Where does the word "turned" occur in the entries below? Copy every line that has it.

[Dataset records Boundary: Start]

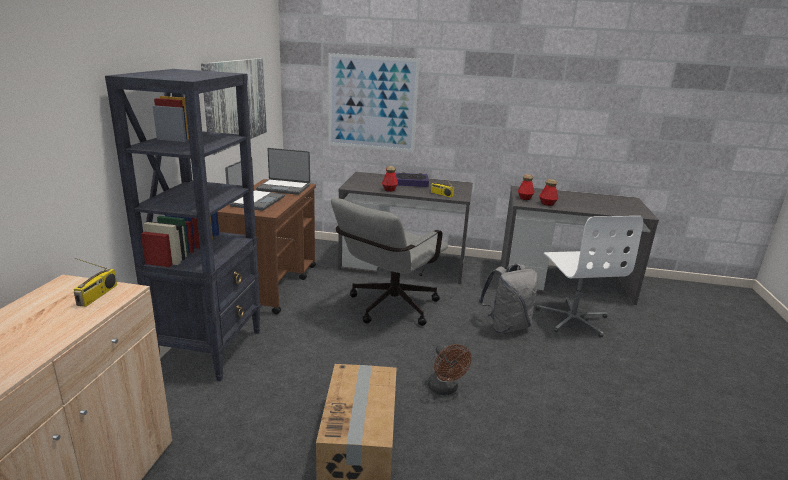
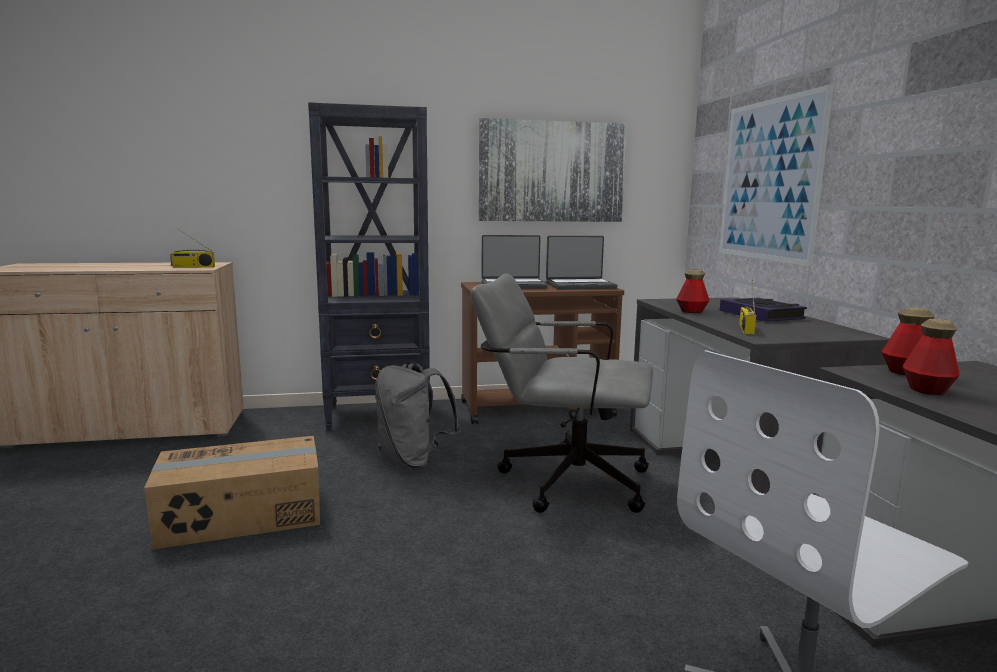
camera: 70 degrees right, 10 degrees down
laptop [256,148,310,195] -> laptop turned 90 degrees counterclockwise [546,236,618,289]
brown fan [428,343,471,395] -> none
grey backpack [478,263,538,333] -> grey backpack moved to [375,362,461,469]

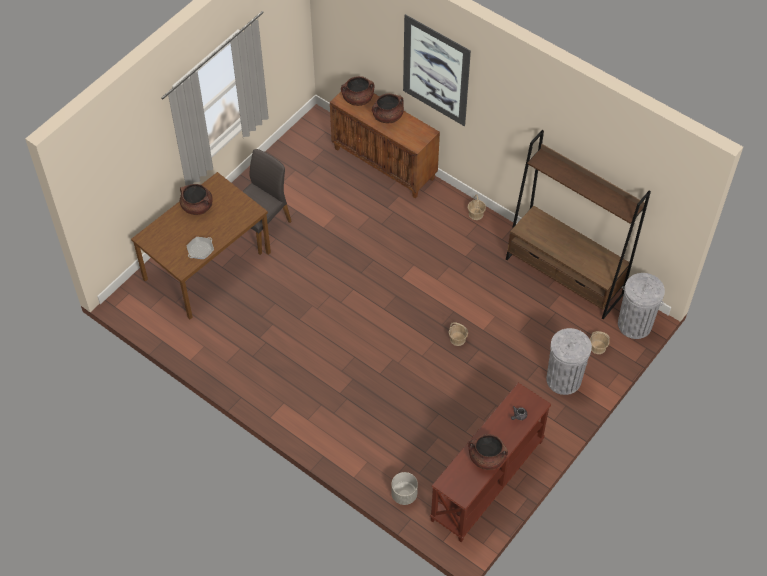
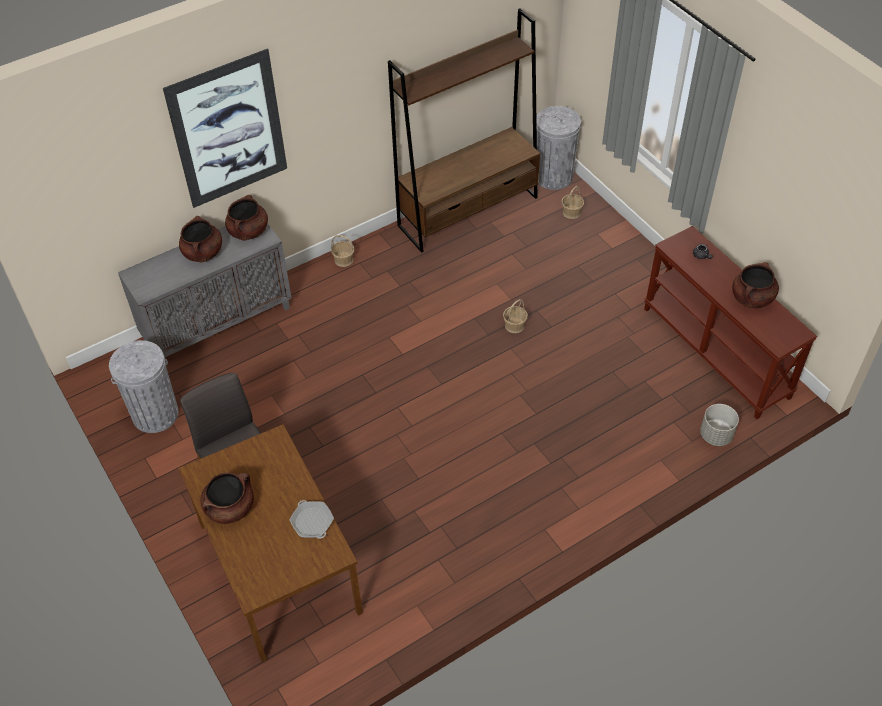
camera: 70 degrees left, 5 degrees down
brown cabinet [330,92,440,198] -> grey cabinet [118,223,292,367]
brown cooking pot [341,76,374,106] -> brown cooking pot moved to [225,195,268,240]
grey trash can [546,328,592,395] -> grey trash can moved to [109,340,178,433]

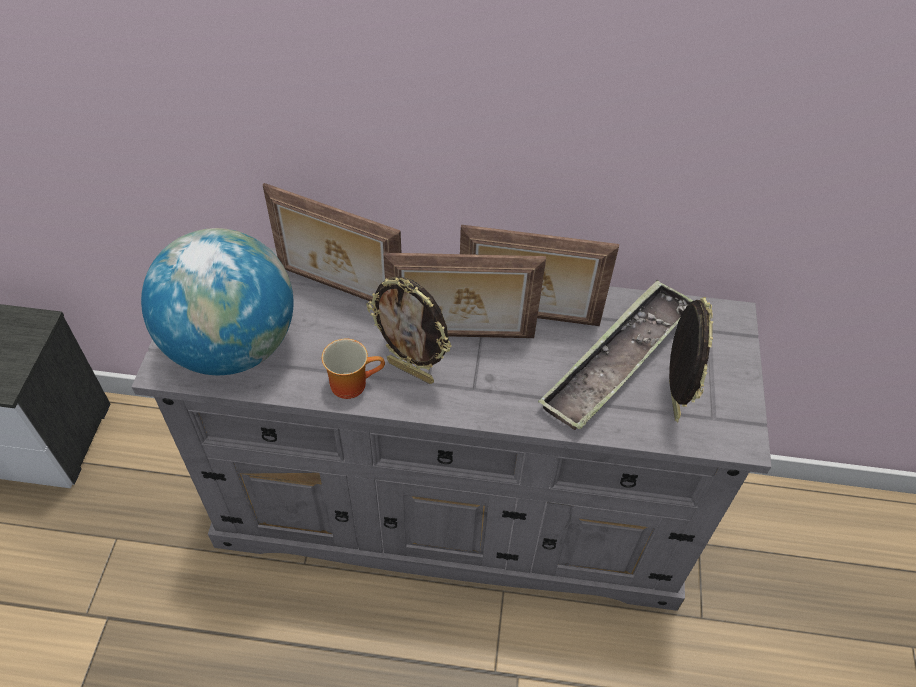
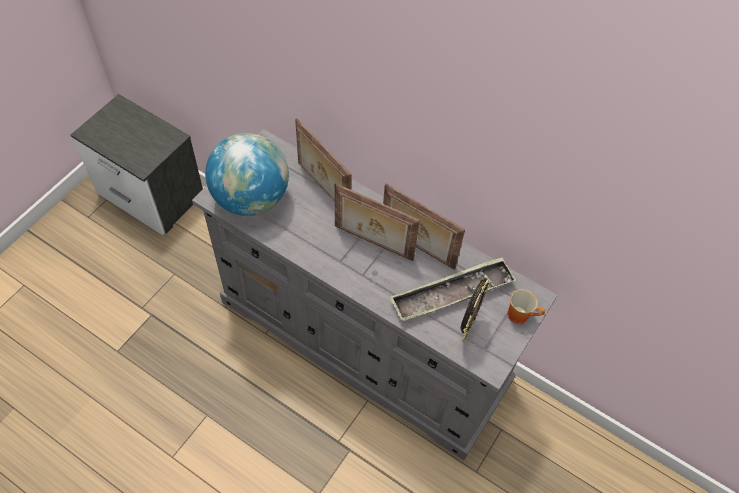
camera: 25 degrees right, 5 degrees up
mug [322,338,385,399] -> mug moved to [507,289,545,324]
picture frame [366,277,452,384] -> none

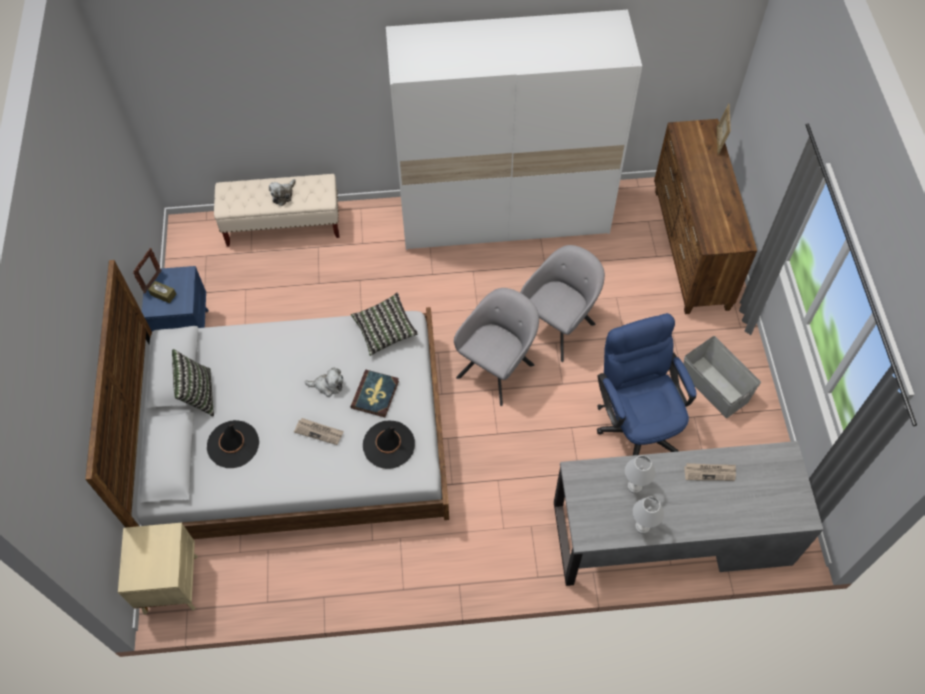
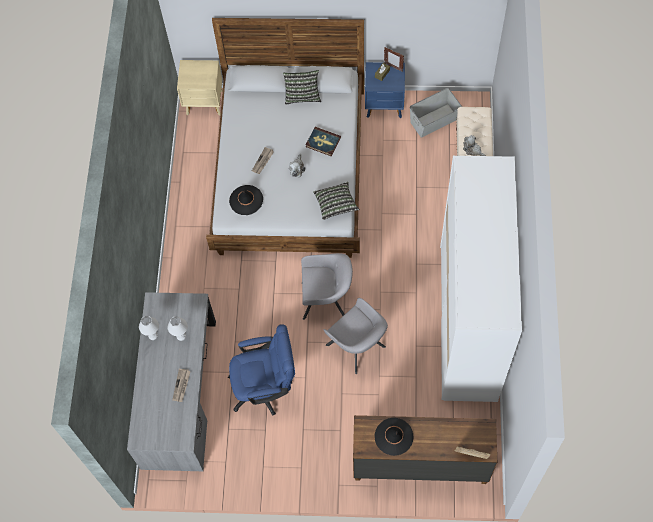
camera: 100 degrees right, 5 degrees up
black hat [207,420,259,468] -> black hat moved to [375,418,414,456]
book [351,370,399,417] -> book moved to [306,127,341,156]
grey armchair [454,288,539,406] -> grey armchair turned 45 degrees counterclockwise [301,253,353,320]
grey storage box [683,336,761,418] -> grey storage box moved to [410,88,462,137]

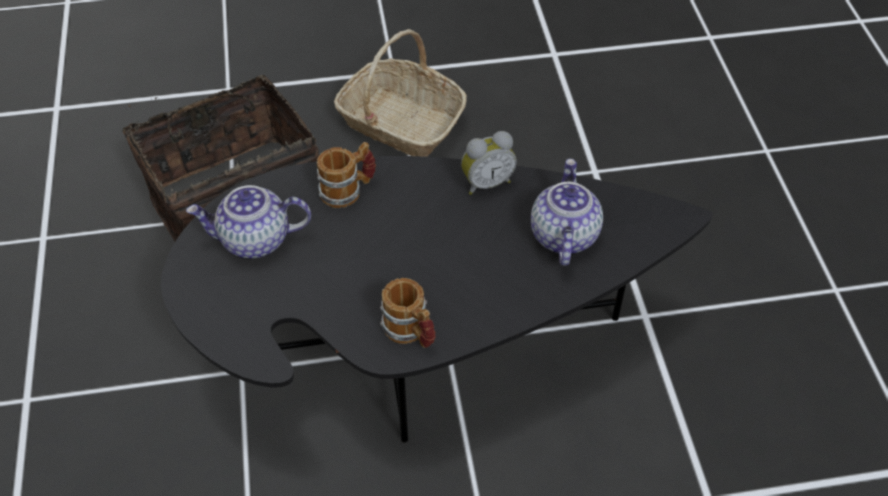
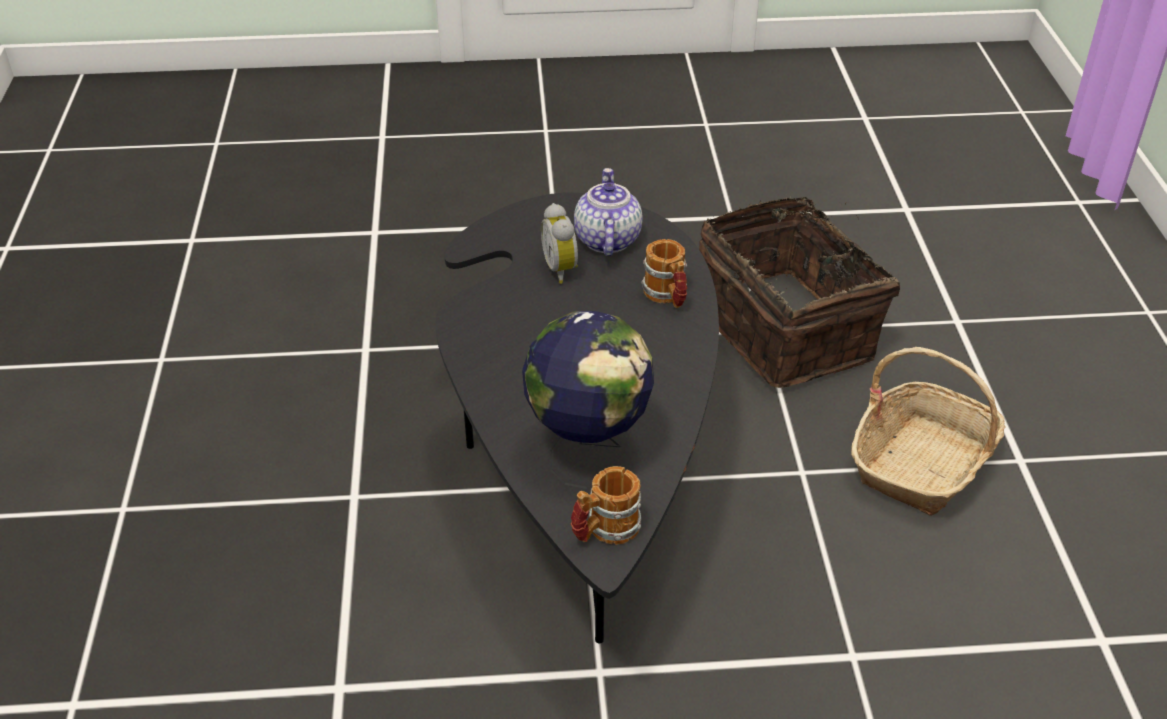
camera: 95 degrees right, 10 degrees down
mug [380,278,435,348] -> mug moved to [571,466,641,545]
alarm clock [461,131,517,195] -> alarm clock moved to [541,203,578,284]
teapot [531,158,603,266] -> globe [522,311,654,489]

[Dataset records Boundary: End]

= Solved problem =
laptop [256,148,310,195] -> laptop turned 90 degrees counterclockwise [546,236,618,289]
grey armchair [454,288,539,406] -> grey armchair turned 45 degrees counterclockwise [301,253,353,320]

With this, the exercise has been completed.